§ PARTS OF THE EXERCISE:
A. Summarize the Simon Johnson piece on the SEC case against Goldman Sachs in two sentences.
B. Write the next part of the Simon Johnson piece on the SEC case against Goldman Sachs, starting after its final paragraph.

§ PASSAGE SHOWN:
What happened to the global economy and what we can do about it: The Baseline Scenario - FORECLOSURE FRAUD

What happened to the global economy and what we can do about it: The Baseline Scenario

What happened to the global economy and what we can do about it: The Baseline Scenario

Our Pecora Moment

By Simon Johnson

We have waited long and patiently for our Ferdinand Pecora moment – a modern equivalent of the episode when a tough prosecutor from New York seized the imagination of the country in the early 1930s and, over a series of congressional hearings: laid bare the wrong-doings of Wall Street in simple and vivid terms that everyone could understand, and created the groundswell of public support necessary for comprehensive reregulation.  On Friday, that moment finally arrived.

There is fraud at the heart of Wall Street, according to the Securities and Exchange Commission.  Pecora took on National City Bank and J.P. Morgan (the younger); these were the supposedly untouchable titans of their day.  The SEC is taking on Goldman Sachs; no firm is more powerful.

Pecora exposed the ways in which leading banks mistreated their customers – typically, retail investors.  The SEC alleges, with credible detail, that Goldman essentially set up some trusting clients and deliberately misled them – to the tune of effectively transferring $1 billion from them to a particular unscrupulous investor.

Pecora had the drama of the congressional hearing room and used his skills as an interrogator to batter the bastions of Wall Street, day-after-day, with gruesome and convincing detail.  We don’t know where and when, but the SEC action points in one direction only: Lloyd Blankfein (CEO of Goldman) in the witness box, while John Paulson (unindicted co-conspirator) waits in the on-deck circle.

§ RECORDED DATA:
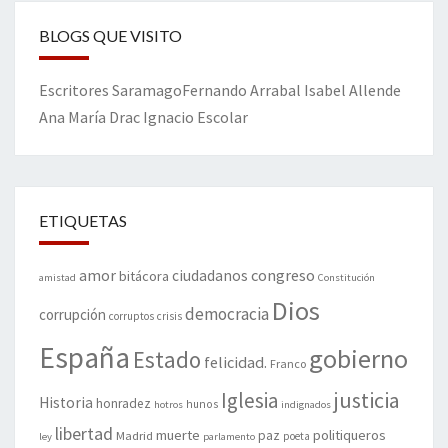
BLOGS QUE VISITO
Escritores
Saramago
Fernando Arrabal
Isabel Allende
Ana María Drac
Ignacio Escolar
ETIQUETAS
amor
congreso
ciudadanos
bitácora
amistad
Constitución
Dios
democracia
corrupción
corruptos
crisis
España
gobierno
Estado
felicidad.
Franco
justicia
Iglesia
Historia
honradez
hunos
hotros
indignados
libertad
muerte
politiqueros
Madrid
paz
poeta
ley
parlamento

...

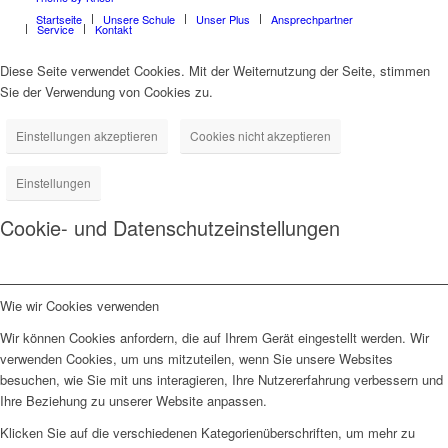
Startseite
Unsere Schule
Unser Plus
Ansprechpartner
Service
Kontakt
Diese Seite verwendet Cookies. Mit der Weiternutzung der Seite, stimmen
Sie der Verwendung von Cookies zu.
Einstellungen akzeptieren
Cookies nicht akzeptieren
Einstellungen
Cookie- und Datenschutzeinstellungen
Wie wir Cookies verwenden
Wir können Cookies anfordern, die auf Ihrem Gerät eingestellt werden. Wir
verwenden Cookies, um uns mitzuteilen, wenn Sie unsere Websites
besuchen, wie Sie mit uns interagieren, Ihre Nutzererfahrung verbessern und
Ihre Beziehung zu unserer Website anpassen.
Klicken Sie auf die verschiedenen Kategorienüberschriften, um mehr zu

§ OUTPUTS FOR THE TASKS:
A. The piece argues that the Securities and Exchange Commission's fraud allegations against Goldman Sachs on Friday are a modern counterpart to Ferdinand Pecora's early-1930s congressional hearings, which exposed Wall Street wrongdoing and built public support for reregulation. The SEC alleges that Goldman deliberately misled trusting clients, effectively transferring $1 billion from them to an unscrupulous investor, and the author expects the action to put Goldman CEO Lloyd Blankfein in the witness box.

B.
Either Blankfein knew what was going on – and is therefore liable before the law – or he was clueless and therefore incompetent.  Either way, the much vaunted risk management and control systems of Goldman, i.e., what is supposed to prevent this kind of thing from happening, are exposed to be what we have long here claimed: bunk (as I argued with Gerry Corrigan, former head of the NY Fed and long-time Goldman executive, before the Senate Banking Committee when we both testified on the Volcker Rules in February).

 “Too big and complex to manage” is actually the best defense for Goldman’s executives and they should offer to break up the firm into smaller and more transparent pieces as a way to settle the firm’s liability with the SEC.  The current management of Goldman – along with the team that ran the firm under Hank Paulson – have destroyed the value of an illustrious franchise.  Goldman used to stand for something that customers felt they could trust; now it is just a sophisticated way of ripping them off.

John Paulson obviously knew what he was doing in helping to create the “designed to fail” securities – and the consequences this would have.  If he cannot be convicted of conspiracy to commit fraud, then the law in this regard needs to be tightened significantly.  The Financial Crisis Inquiry Commission, chaired by Phil Angelides, is probably already planning to grill John Paulson about his taxes – the point Pecora made in this regard with J.P. Morgan junior was most telling and gripped the nation; it turned out that Morgan hardly paid any tax.  I would respectfully suggest that the Angelides Commission also pull in Hank Paulson and pursue a similar line of questioning with him – when it focuses on how much money Hank Paulson made, and how little tax he paid, while building and overseeing an extortion scheme of grand proportions, America will scream.

We have something today that Pecora did not have – the pattern of behavior is already established, if not yet widely comprehended.  Senator Levin’s recent grilling of WaMu revealed another layer of deliberate mistreatment of consumers within the mortgage industry.  The Valukas report on the failure of Lehman exposed exactly how investors are misled by balance sheet manipulation in its most modern and insidious form.  And we have learned more than enough about Goldman misleading investors over Greek debt levels.

Brooksley Born was right, a very long time ago, to fear the “dark markets” of over-the-counter derivatives and what those would bring.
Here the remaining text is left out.